Similarmente, reflejaría otra arbitrariedad el que las autoridades emprendieran la construcción de estacionamientos bajo la superficie de un parque público, eliminando, sin sustitución, árboles, arbustos y grama, para hacer un negocio más, cobrando por estacionamiento –directamente o por concesión a una empresa– con el pretexto de que no hay lugares para estacionar carros en áreas cercanas al parque.

De los elegidos, el parque Urracá tiene tamaño para soportar un sacrificio de arboricidio y vegeticidio en una pequeña porción de su área, no así el Harry Strunz de la urbanización Obarrio, frente a Calle 50. El daño a este último podría ser enorme, aunque los promotores del entuerto propusieran instalar maceteros y fuentes sobre la losa de hormigón que serviría de techo a los estacionamientos... para mitigarlo. El Andrés Bello, que originalmente fue mencionado en el plan, ha sido excluido... salvándose.

En el caso del parque Porras, constituye un absurdo pretender construir estacionamientos soterrados ahí, porque entre la Gobernación de la provincia de Panamá y el Ministerio de Salud hay un gran patio de estacionamientos (¿parque?), en donde se podrían construir varios pisos de estacionamientos para servir a los usuarios, en decenas de metros a la redonda, sin sacrificar nada del parque. Este más bien habría que embellecerlo y poblarlo de vegetación para que sea un atractivo y no una baja de guerra.
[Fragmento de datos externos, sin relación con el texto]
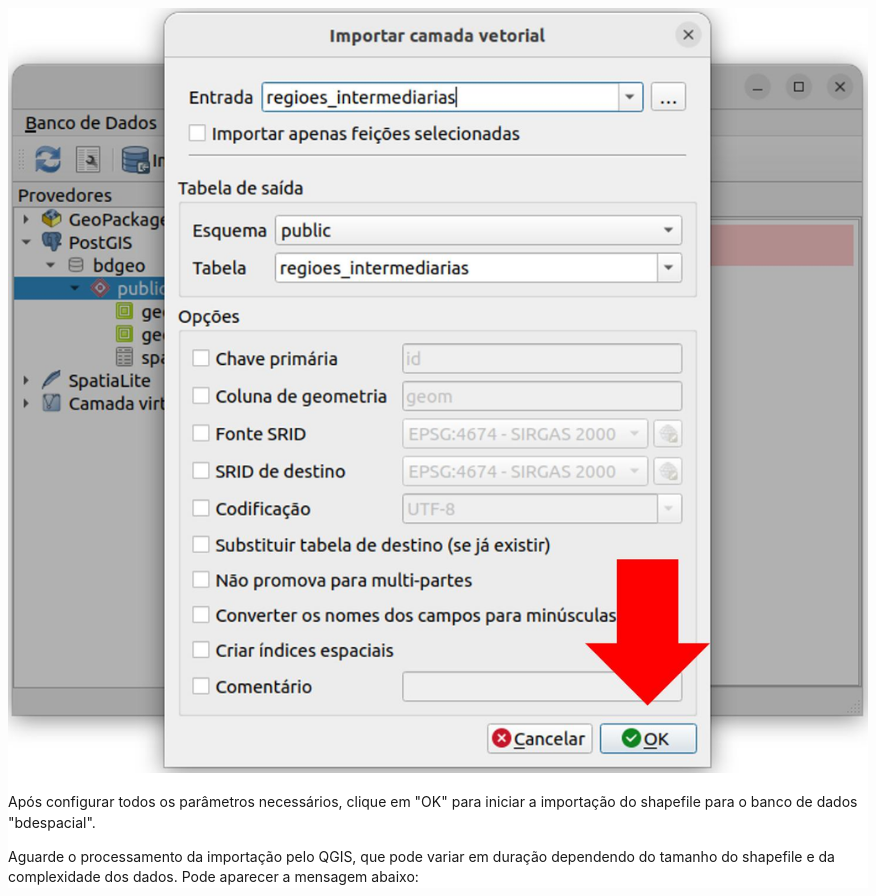 ![Figura 1](images/fig5_22.png)

Após configurar todos os parâmetros necessários, clique em "OK" para iniciar a importação do shapefile para o banco de dados "bdespacial".


Aguarde o processamento da importação pelo QGIS, que pode variar em duração dependendo do tamanho do shapefile e da complexidade dos dados. Pode aparecer a mensagem abaixo:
Los barrios aledaños a estos parques y toda la urbe necesitan áreas verdes, como pulmones de la ciudad, no su eliminación o minimización para beneficiar quién sabe a quién en perjuicio de los usuarios, de la ecología y del ambiente.
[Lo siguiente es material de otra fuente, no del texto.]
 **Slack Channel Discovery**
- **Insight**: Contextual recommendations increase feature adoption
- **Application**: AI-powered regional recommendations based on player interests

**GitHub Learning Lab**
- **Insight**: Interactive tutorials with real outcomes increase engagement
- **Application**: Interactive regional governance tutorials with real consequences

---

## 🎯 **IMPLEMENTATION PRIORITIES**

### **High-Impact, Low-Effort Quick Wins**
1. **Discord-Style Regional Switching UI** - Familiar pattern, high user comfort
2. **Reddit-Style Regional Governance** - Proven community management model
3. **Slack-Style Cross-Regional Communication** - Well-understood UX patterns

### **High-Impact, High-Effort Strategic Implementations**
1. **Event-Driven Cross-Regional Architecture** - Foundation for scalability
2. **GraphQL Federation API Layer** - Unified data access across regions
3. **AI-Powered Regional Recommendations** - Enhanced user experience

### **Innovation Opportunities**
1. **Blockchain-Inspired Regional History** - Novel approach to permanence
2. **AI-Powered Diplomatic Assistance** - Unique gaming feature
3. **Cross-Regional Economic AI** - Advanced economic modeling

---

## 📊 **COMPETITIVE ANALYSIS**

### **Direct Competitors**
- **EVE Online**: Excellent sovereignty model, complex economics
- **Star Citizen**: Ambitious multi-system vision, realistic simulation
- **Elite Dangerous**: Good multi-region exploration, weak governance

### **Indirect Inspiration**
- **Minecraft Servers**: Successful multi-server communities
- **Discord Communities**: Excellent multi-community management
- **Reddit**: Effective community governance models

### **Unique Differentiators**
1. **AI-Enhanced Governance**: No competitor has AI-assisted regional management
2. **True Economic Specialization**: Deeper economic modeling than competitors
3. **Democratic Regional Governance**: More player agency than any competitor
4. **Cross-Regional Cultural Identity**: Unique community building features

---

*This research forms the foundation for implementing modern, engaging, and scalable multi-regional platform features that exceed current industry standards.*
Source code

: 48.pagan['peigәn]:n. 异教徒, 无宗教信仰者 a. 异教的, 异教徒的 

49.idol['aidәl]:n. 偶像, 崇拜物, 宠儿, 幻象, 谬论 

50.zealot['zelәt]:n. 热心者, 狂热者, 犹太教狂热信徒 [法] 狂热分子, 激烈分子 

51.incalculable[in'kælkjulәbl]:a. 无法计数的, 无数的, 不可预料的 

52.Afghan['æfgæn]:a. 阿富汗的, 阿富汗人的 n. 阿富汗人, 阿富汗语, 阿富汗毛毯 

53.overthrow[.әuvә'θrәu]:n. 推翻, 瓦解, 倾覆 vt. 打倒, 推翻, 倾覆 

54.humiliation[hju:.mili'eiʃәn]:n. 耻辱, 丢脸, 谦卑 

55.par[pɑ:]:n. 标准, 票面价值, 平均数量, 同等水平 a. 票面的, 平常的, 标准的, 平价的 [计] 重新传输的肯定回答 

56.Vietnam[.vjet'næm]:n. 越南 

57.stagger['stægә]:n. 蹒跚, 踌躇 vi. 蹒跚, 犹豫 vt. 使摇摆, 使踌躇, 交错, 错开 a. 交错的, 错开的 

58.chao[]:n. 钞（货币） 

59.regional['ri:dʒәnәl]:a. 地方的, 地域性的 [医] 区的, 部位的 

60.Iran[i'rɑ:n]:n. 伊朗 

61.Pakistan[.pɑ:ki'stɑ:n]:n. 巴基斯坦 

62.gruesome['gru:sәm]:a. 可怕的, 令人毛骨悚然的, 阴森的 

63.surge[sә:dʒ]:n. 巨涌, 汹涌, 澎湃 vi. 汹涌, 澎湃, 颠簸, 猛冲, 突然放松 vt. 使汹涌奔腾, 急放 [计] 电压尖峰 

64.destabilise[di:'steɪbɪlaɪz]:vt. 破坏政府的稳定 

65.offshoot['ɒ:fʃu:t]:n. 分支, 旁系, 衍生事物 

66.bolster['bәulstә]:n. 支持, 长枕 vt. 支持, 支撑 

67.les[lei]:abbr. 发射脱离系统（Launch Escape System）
En contraste, las autoridades en ciudades de otros países, además de proteger los parques y el medio ambiente, arborizan las aceras y hasta colocan bancas en sus esquinas. Incluso, han conseguido que empresas y asociaciones adopten, cada una, un parque, para su mantenimiento diario. También estimulan y facilitan la construcción de edificios de estacionamientos en terrenos privados, como actividad empresarial de particulares y no municipal.
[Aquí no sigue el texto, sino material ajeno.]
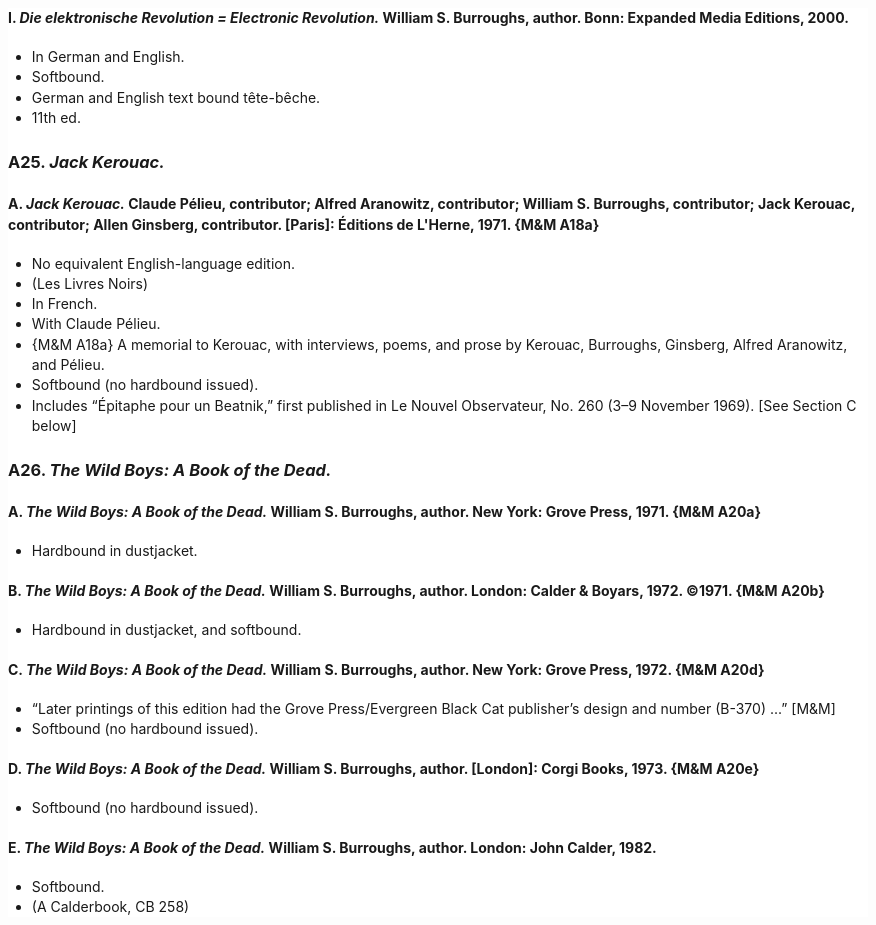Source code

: #### I. _Die elektronische Revolution = Electronic Revolution._ William S. Burroughs, author. Bonn: Expanded Media Editions, 2000. 

- In German and English.
- Softbound.
- German and English text bound tête-bêche.
- 11th ed.

### A25. _Jack Kerouac._
#### A. _Jack Kerouac._ Claude Pélieu, contributor; Alfred Aranowitz, contributor; William S. Burroughs, contributor; Jack Kerouac, contributor; Allen Ginsberg, contributor. [Paris]: Éditions de L'Herne, 1971. {M&M A18a}

-   No equivalent English-language edition.
- (Les Livres Noirs)
- In French.
- With Claude Pélieu.
- {M&M A18a}  A memorial to Kerouac, with interviews, poems, and prose by Kerouac, Burroughs, Ginsberg, Alfred Aranowitz, and Pélieu.
- Softbound (no hardbound issued).
- Includes “Épitaphe pour un Beatnik,” first published in Le Nouvel Observateur, No. 260 (3–9 November 1969). [See Section C below]

### A26. _The Wild Boys: A Book of the Dead._
#### A. _The Wild Boys: A Book of the Dead._ William S. Burroughs, author. New York: Grove Press, 1971. {M&M A20a}

- Hardbound in dustjacket.

#### B. _The Wild Boys: A Book of the Dead._ William S. Burroughs, author. London: Calder & Boyars, 1972. ©1971. {M&M A20b}

- Hardbound in dustjacket, and softbound.

#### C. _The Wild Boys: A Book of the Dead._ William S. Burroughs, author. New York: Grove Press, 1972. {M&M A20d}

- “Later printings of this edition had the Grove Press/Evergreen Black Cat publisher’s design and number (B-370) ...” [M&M]
- Softbound (no hardbound issued).

#### D. _The Wild Boys: A Book of the Dead._ William S. Burroughs, author. [London]: Corgi Books, 1973. {M&M A20e}

- Softbound (no hardbound issued).

#### E. _The Wild Boys: A Book of the Dead._ William S. Burroughs, author. London: John Calder, 1982. 

- Softbound.
- (A Calderbook, CB 258)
Acá, acuciados por la búsqueda de estacionamientos, ocasionalmente empresas –comerciales y constructoras– se adueñan de espacios de calles en los que siempre otros han estacionado carros, reservándoselos para sí, con obstáculos movibles, durante todo el día y no solo para cuando los quieran usar. Está el caso de una que no solo ha utilizado así una porción de calle, sino un sector de puente, igual que el personal de un hotel en Marbella lo hace del otro lado del puente, para guardar un estacionamiento. Estas acciones arbitrarias parecieran naturales y hasta condonadas por alguna autoridad de tránsito. La perpetración de arbitrariedades conscientes, que perjudiquen el bienestar y el ambiente del prójimo, acarrean resentimientos y condenas contra quienes las cometan. Pero peor es que a los imputados eso no les importe.